The weather, too, smiled upon us. It was a fine, calm night; the water lapped the sides of the vessel with a gentle murmuring sound, while the masts and rigging stood out clear and motionless against the sky sparkling with stars. We seemed hardly to move. In the bow a crowd of Turks lay stretched out at full length, blissfully smoking their hookahs with faces turned to the moon, whose light, falling upon their white turbans, made them look like silvery haloes; on the promenade deck was a concourse of people of every nationality under the sun, among them a company of hungry-looking Greek comedians who had embarked at Piræus.

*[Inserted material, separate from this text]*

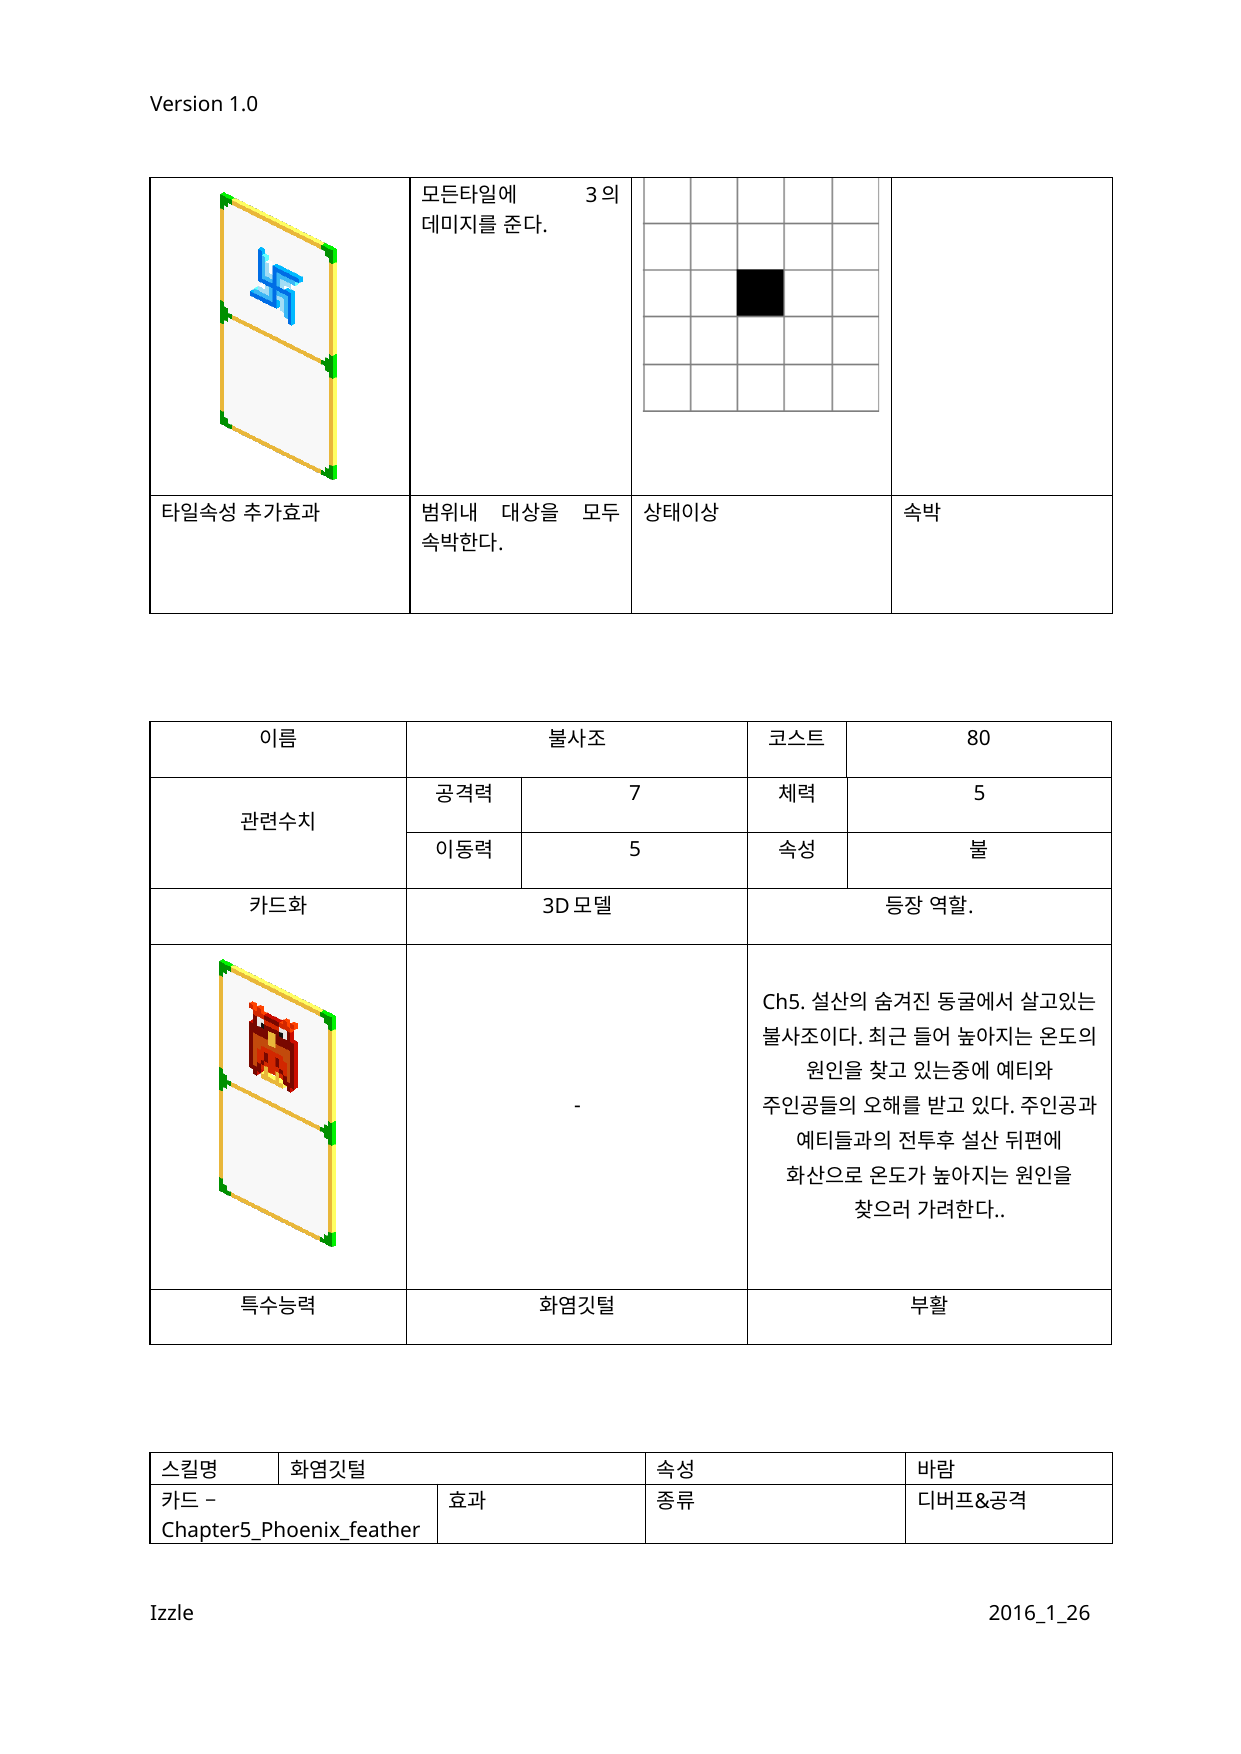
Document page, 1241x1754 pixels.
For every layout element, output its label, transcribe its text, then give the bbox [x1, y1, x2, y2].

I can see before me now the pretty face of little Olga, one of a bevy of Russian children going with their mother to Odessa, very much astonished at my not understanding her language, and somewhat displeased at having addressed the same question to me three consecutive times without obtaining an intelligible answer. Here on one side a fat, dirty Greek priest, wearing a hat like an inverted bushel-measure, is looking through his glass for the Sea of Marmora, and on the other, an English evangelical clergyman is standing stiff and unyielding as a statue, who for three days past has not spoken to a soul nor looked at any one; near by are two pretty Athenian girls in their little red caps, with hair hanging down over their shoulders, who turn simultaneously toward the water whenever they find any one looking at them, in order to show their profiles, while a little farther off an Armenian merchant is telling the beads of his Greek rosary. Near him is a group of Hebrews, dressed in their antique costume, some Arabians in long white gowns, a melancholy-minded French governess, and a few of those nondescript personages one always meets in travelling, about whom there is nothing particular to indicate their country or occupation; and in the centre of all this mixed company a little Turkish family, consisting of a father wearing a fez, a veiled mother, and two little girls in trousers, all four curled up under a tent on a pile of many-colored pillows and cushions, and surrounded by a motley collection of luggage of every shape and hue.